Last week, I was nearly bitten by a dog in the city’s east end. “This isn’t the first time he’s tried to bite someone,” the owner told me after his terrier, unprovoked, attempted to take a chunk out of my wrist (luckily he only caught my watch). “I don’t know what to do,” he said. Maybe try a muzzle? Another point in favour of the anti-canine crowd: When dogs aren’t aggressive, they are enabled to go to the bathroom in all the wrong places.

This year, a Toronto condo resident posted video footage to Reddit that appeared to solve the mystery of why dog crap continued to appear on his balcony.

It turned out his neighbour’s dog, an adorable ball of white fluff, was routinely slipping through the barrier that separated its owner’s balcony from neighbouri­ng ones, and relieving itself on the aggrieved resident’s balcony.

But if it’s not on the deck, it’s in the stairwell. I recently moved out of a condo in Toronto’s west end whose stairwells were consistent­ly covered in management-composed letters pleading with residents to stop letting their dogs defecate on the stairs. This is not an anomaly. These pleas line the halls of condos across the country.
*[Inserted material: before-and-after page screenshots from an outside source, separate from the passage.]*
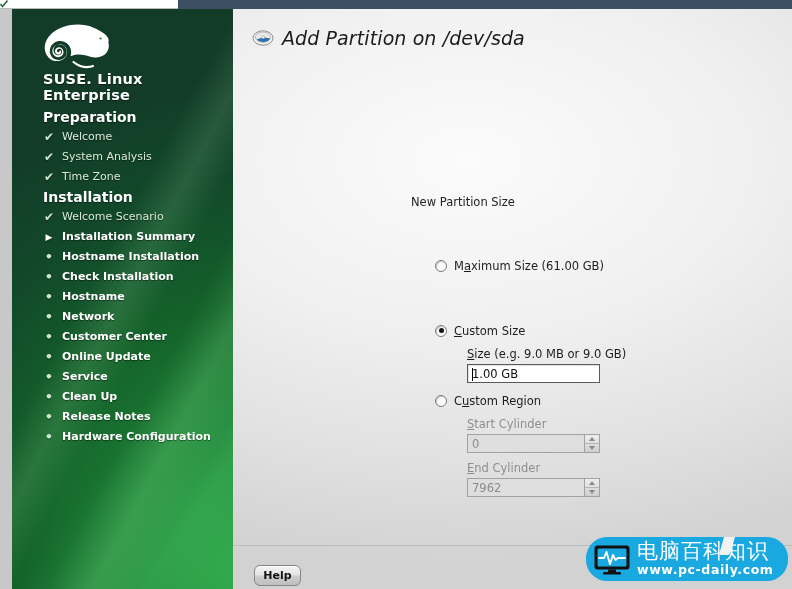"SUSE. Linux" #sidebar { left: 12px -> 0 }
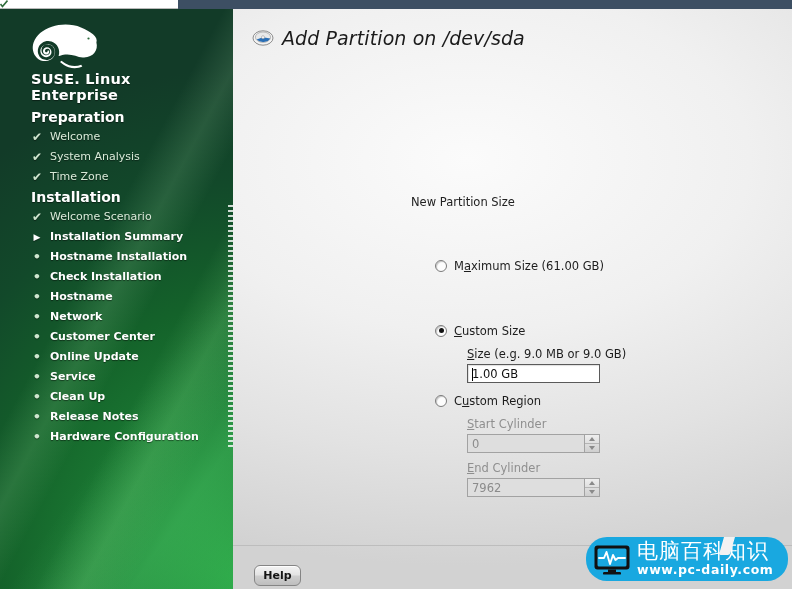"Preparation" .grp-head { font-size: 14px -> 16px; font-weight: bold -> normal }
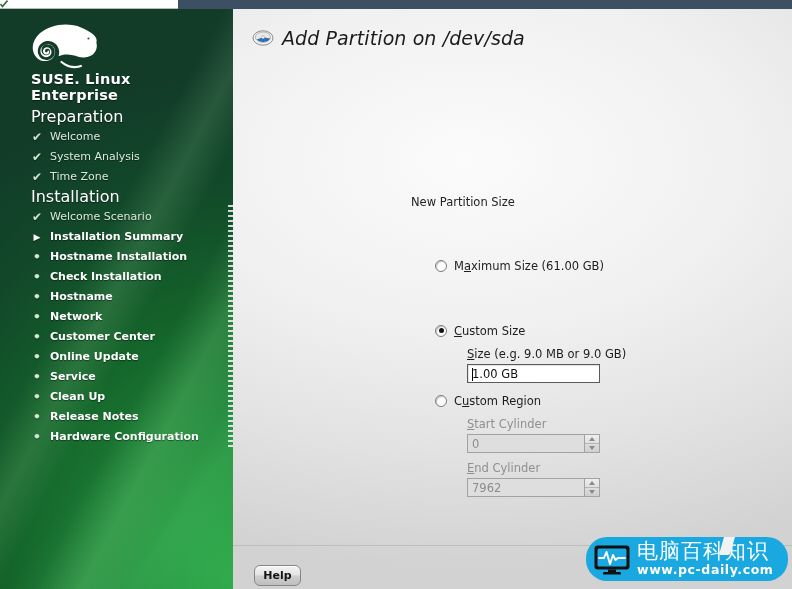"Online Update" span { text: Online -> System }
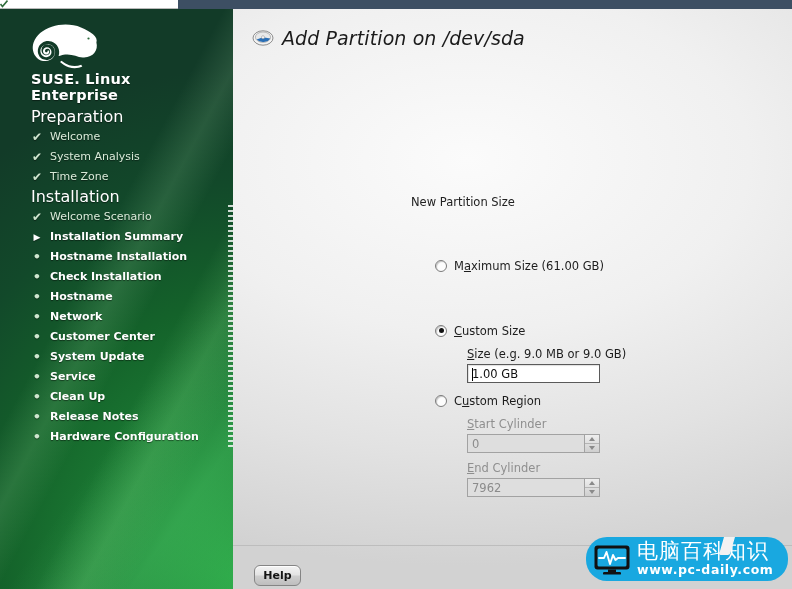"Help" #btn-help { border-radius: 6px -> 0; width: 47px -> 34px }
The problem of Dog People getting into it with Non-Dog People is not unique to Toronto. It’s universal to urban settings, where pets are abundant and green space is scarce.

But what’s frustratin­g is that the problem is nearly impossible to solve.

For example, policies of the kind at CityPlace seek to limit the number of pets living in a building, without aggressive­ly addressing the issue of irresponsi­ble pet owners.

And if you don’t thwart existing bad owners, it doesn’t matter how many new dogs you prevent from moving into a building. All it takes is a handful of selfish owners to make life unpleasant for everybody, even residents who have dogs themselves (most people don’t want to smell feces in their stairwells).

In the end, no one need suffer, be they canine or human, if careless owners made a small commitment to change their behaviour.

(Or perhaps, if every condo building in the country sought the services of PooPrints, a “DNA waste management” company that collects dog DNA from condo residents’ pets, rendering all unscooped poop in the hallways traceable by science, and all crappy owners susceptibl­e to steep fines.)

If you want your community to be accommodat­ing to you and your dog, be accommodat­ing to your community.

Pick up after your pet. Don’t let your dog off leash where little kids are running around. And if your dog bites people, for godsakes, muzzle him in public.